Sortie : 1 octobre 2012 | Label : Tru Thoughts Records / Denovali Records
Voilà deux ans que Hidden Orchestra a
émergé, sortant Night Walks, un album qui leur a apporté un succès
critique certain, en Ecosse et ailleurs. Le quartet d'Edimbourg, mené
par sa tête pensante Joe Acheson, poursuit ses libres manipulations
de jazz électronique, dense et entêtant. Comme son prédécesseur,
Archipelago sort chez les Anglais de Tru Thoughts ainsi qu'en version
double vinyle sur l'éminent Denovali.
Archipelago est de ces disques d'une
redoutable évidence, qui promptement absorbent mais dont les fils se
remontent avec patience. Composée d'Acheson à la basse et au
laptop, de deux batteurs, Jamie Graham et Tim Lane, et de la
violoniste et keyboardist Poppy Ackroyd, la formation s'accompagne
sur cet album d'un violoncelle, d'une trompette, d'une harpe et d'une
clarinette. La musique de Hidden Orchestra sonne comme la cohésion
bruissante d'innombrables flux instrumentaux. Mélange
insaisissable de jazz, de pulsations hip-hop et d'électronica
crépusculaire, Archipelago se fait la bande-son de périples exaltés
et arides, peignant la fougue de tableaux vifs et impénétrables.
Toujours réflexif, tantôt en retrait,
tantôt sauvage et distillant des instants de breakbeat bien concret,
le jeu des batteries est pour beaucoup dans la façon dont ces 10
courtes histoires s'inscrivent au coeur du crâne, soulevant des
sarabandes internes et des vagues d'émotions. Alors que les titres
ont la bonne idée de se déployer au delà de cinq minutes, le
quartet s'amuse à décliner les points d'orgue, faisant lentement
refluer la puissance pour la laisser, la seconde d'après, vous
exploser entre les deux yeux, non sans éclats de percussions, de
poussière et de cuivres. Ainsi Overture, sous un climat de
demi-jour, de flou et de frimas, érige des cathédrales de rythmes
et de volutes mélodiques. Les cordes enivrent, les textures
crépitent et la batterie fait de la voltige. On atteint des sommets
dès le premier morceau, sauf que la suite est faite du même et
splendide bois. Sur l'ouverture de Flight, on s'empêchera
difficilement de penser au Kilimanjaro Darkjazz Ensemble.

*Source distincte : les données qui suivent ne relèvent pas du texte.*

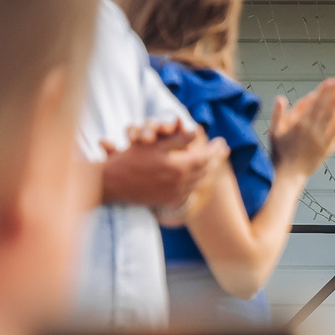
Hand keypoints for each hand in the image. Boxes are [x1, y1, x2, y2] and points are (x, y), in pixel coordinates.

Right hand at [99, 119, 223, 212]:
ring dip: (208, 171)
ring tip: (214, 162)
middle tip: (223, 150)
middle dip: (216, 159)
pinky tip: (197, 177)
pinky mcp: (169, 201)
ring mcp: (175, 194)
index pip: (205, 157)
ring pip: (199, 182)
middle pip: (206, 170)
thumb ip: (177, 140)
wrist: (112, 185)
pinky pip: (189, 192)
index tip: (221, 141)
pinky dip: (196, 182)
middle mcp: (181, 183)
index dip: (215, 149)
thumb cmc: (130, 160)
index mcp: (179, 166)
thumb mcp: (153, 145)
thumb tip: (196, 132)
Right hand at [267, 78, 334, 178]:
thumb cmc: (280, 153)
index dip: (326, 91)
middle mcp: (313, 131)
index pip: (316, 103)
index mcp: (300, 124)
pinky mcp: (327, 150)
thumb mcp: (274, 132)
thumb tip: (280, 98)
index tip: (334, 81)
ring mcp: (322, 140)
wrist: (288, 174)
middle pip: (328, 109)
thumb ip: (278, 114)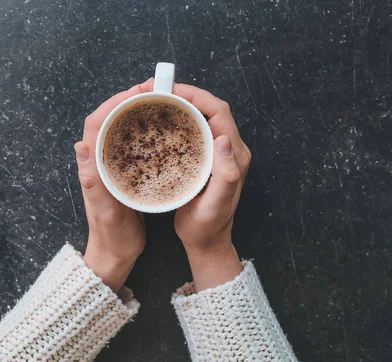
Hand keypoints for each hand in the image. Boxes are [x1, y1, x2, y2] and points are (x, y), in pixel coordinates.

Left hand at [75, 79, 153, 292]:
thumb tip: (81, 147)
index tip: (138, 91)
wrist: (115, 254)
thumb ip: (92, 182)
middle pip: (109, 119)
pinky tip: (162, 129)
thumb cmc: (111, 236)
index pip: (96, 122)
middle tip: (156, 90)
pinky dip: (144, 130)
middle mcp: (99, 161)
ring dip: (137, 111)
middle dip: (129, 100)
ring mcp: (111, 166)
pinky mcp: (123, 172)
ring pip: (121, 128)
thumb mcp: (104, 212)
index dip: (114, 102)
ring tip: (161, 102)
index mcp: (92, 166)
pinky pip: (131, 143)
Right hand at [173, 84, 251, 291]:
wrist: (207, 242)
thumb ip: (226, 176)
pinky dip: (179, 119)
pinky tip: (161, 120)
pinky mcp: (208, 159)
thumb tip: (225, 141)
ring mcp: (219, 153)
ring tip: (156, 99)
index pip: (218, 112)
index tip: (171, 90)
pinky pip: (196, 129)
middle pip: (210, 109)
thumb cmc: (207, 227)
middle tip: (157, 90)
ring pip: (202, 116)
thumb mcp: (215, 206)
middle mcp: (230, 150)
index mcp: (234, 156)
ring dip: (182, 104)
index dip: (197, 96)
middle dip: (186, 94)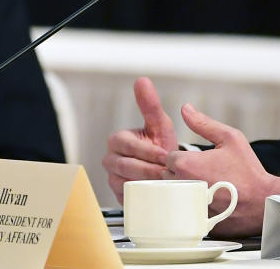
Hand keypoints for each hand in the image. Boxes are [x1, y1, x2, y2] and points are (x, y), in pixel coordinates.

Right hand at [103, 77, 178, 202]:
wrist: (163, 169)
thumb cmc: (160, 144)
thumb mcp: (159, 123)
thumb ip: (150, 104)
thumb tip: (142, 80)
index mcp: (116, 140)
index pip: (129, 146)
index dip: (148, 151)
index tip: (166, 155)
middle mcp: (110, 159)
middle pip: (127, 167)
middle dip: (150, 169)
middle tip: (168, 173)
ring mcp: (112, 179)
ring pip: (127, 183)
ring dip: (148, 184)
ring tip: (166, 184)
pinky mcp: (118, 196)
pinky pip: (128, 198)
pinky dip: (143, 197)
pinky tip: (157, 195)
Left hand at [164, 103, 279, 236]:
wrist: (263, 201)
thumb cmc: (248, 170)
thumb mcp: (230, 138)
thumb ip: (203, 123)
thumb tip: (185, 109)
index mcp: (186, 164)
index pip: (169, 157)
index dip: (182, 157)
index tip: (197, 161)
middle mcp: (182, 185)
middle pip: (167, 175)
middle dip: (180, 173)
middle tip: (202, 173)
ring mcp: (186, 205)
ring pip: (173, 194)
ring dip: (183, 189)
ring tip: (204, 188)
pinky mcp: (193, 220)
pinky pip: (182, 211)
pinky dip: (190, 207)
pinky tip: (206, 203)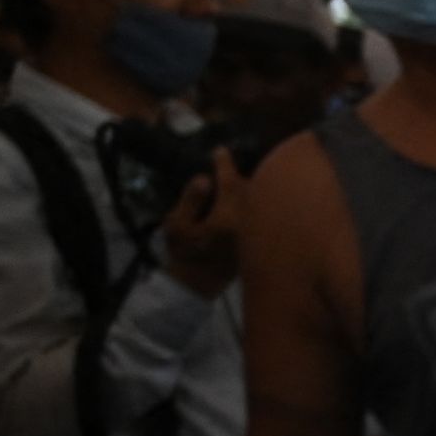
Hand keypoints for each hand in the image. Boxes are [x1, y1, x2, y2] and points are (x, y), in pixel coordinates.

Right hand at [157, 149, 245, 295]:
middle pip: (250, 189)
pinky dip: (254, 200)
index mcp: (227, 217)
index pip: (230, 183)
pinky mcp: (257, 239)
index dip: (225, 164)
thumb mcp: (176, 224)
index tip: (221, 150)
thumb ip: (191, 199)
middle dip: (241, 173)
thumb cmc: (184, 253)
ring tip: (239, 173)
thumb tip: (204, 178)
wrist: (198, 284)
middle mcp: (247, 222)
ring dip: (250, 185)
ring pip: (257, 200)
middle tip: (232, 159)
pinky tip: (246, 194)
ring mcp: (255, 231)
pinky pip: (259, 212)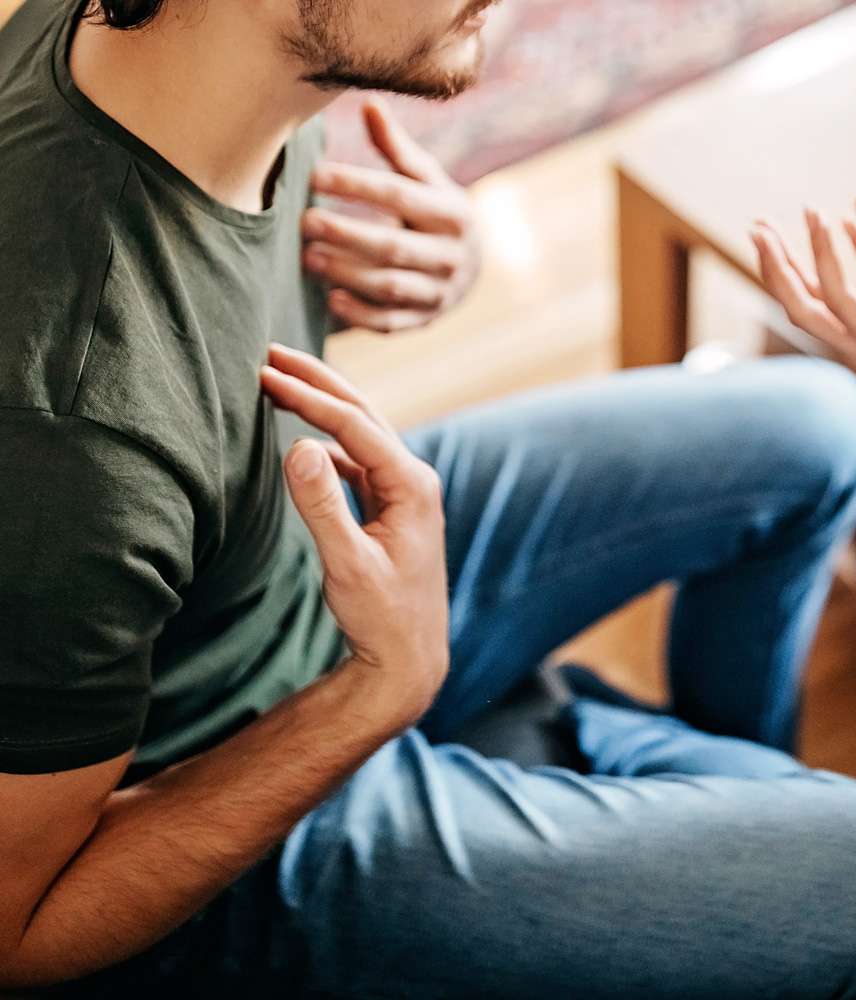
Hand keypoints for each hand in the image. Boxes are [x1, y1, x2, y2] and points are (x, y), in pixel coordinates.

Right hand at [259, 343, 449, 723]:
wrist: (409, 656)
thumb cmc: (382, 616)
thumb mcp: (346, 564)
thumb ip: (322, 505)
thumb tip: (298, 444)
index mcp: (412, 485)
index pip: (354, 425)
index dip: (308, 396)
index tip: (264, 374)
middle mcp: (415, 480)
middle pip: (362, 415)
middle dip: (316, 382)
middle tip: (270, 353)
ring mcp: (406, 491)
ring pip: (359, 434)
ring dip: (321, 407)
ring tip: (279, 381)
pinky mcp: (393, 506)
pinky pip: (357, 461)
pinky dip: (328, 442)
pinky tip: (301, 439)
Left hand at [302, 98, 480, 332]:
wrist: (470, 266)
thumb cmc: (435, 212)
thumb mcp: (427, 179)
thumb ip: (396, 149)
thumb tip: (368, 104)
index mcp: (453, 214)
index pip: (400, 196)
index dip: (356, 185)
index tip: (314, 174)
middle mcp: (452, 256)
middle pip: (392, 245)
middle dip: (345, 233)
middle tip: (303, 220)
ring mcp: (440, 292)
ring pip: (389, 286)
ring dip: (346, 272)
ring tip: (308, 257)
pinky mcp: (425, 319)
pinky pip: (391, 322)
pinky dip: (360, 314)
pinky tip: (331, 298)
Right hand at [750, 194, 855, 382]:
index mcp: (855, 339)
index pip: (802, 303)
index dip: (776, 268)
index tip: (760, 228)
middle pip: (801, 310)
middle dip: (776, 267)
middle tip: (760, 225)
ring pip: (835, 300)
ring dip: (820, 254)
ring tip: (815, 215)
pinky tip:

Si les teintes demeurent opaques et
décolorées, la délicatesse des arrangements fait entrer des pans
de lumière entiers. Les qualités de mélodiste de Joe Acheson sont
immenses. Le violon, le violoncelle, les cordes pincées et les
détails de cristal que l'homme conçoit de manière électronique
accordent à la musique de Hidden Orchestra une dimension
introspective et profondément romantique. La suavité se heurte au
désemparement, celui qui tenaille lorsqu'on supporte le poids des
choses trop belles. D'infinies arabesques continuent de se répandre,
les tonalités cinématiques gagnent en consistance, subtilement
appuyées par la trompette de Phil Cardwell. Les field recordings aux
goûts d'embruns et de cris de mouettes – enregistrés sur un
bateau au large de l'île écossaise de North Rona – rappellent que
la trame de l'album prend sa source dans les paysages irréels, dans
la solitude face à la mer, dans la nature saline qui borde la
région.
Intégralement instrumental et
absolument réussi, Archipelago fonde un peu plus le brio du quartet.
Il y a une semaine, le groupe se produisait au Petit Bain à
Paris, à l'occasion de leur release party. Autant dire que la
soirée fut belle.
Manolito
Waho !
RépondreSupprimerJe ne sais ce que je trouve de plus beau entre Archipelago, et l'article de ce blog sur Archipelago...
Allez, j'en rajoute une couche sur cet album - qui dès la 3ème écoute est entré dans mon panthéon musical personnel. Je vais essayer d'être bref, mes mots ne peuvent que salir ce bijou.
Je dirais que qu'en écoutant cet album, je sais pourquoi la musique existe. Il est de ces merveilles qui nous rassurent sur le monde, qui nous font nous sentir bien. Sentir que, même si un jour tout va mal dans ce monde, il y aura toujours quelque part un archipel où aller se réfugier.
Longue vie au Hidden Orchestra. Je vénère votre musique. Elle me rend encore plus heureux.